Uji kejujuran pertama ternyata gagal. Jadi ketika si penguji kejujuran memanggil seorang ibu yang sedang berjalan dan menanyakan apakah uangnya jatuh, si ibu langsung mengiyakan. Dengan tanpa merasa berdosa si ibu langsung menerima uang sebesar lima puluh ribu rupiah yang disodorkan oleh si penguji. Padahal itu jelas-jelas bukan uang si ibu karena uang itu adalah milik si penguji.
Target uji kejujuran yang kedua terbilang sukses. Target si penguji juga masih ibu-ibu. Kali ini ibu yang sudah terlihat sepuh, seorang pedagang keliling. Saat si penguji menanyakan sekaligus menyodorkan uang lima puluh ribu, si ibu langsung menolak karena dia merasa uangnya tidak jatuh. Bahkan si penguji berusaha meyakinkan uang yang pura-pura barusan ditemukan di tengah jalan itu tetapi si ibu tetap kukuh pendirian bahwa uangnya tidak terjatuh dan menolak uang yang bukan miliknya itu.

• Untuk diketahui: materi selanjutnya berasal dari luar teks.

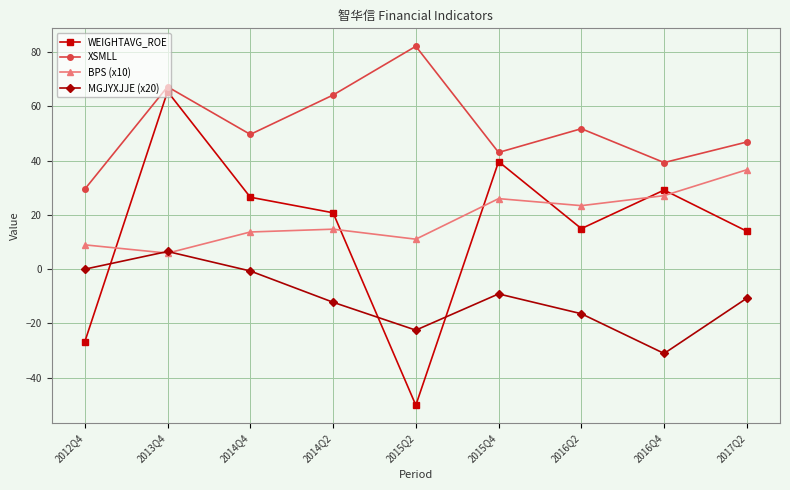

How many data points does each series have?

9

Atas kejujuran sang ibu, si penguji lantas memberikan hadiah berupa sejumlah uang kepada ibu tersebut. Awalnya si ibu tetap menolak diberi uang tersebut, tapi si penguji berusaha meyakinkannya. Hadiah tersebut diberikan karena si ibu telah bersikap jujur kepadanya.
Coba sekarang kita renungi, seandainya si ibu tidak jujur sebagaimana ibu yang pertama (yang mengaku uangnya jatuh) tentu si penguji tak akan sudi memberikan hadiah sejumlah uang kepadanya. Ini artinya kejujuran akan mendatangkan keberkahan dan keselamatan. Bahkan akan menjadi jalan bagi siapa saja untuk mendapatkan rezeki yang halal. Rezeki yang terkadang tak pernah diduga-duga sebelumnya. Wallahu a’lam bish-shawaab.
***
*Sam Edy Yuswanto, penulis lepas mukim di Kebumen.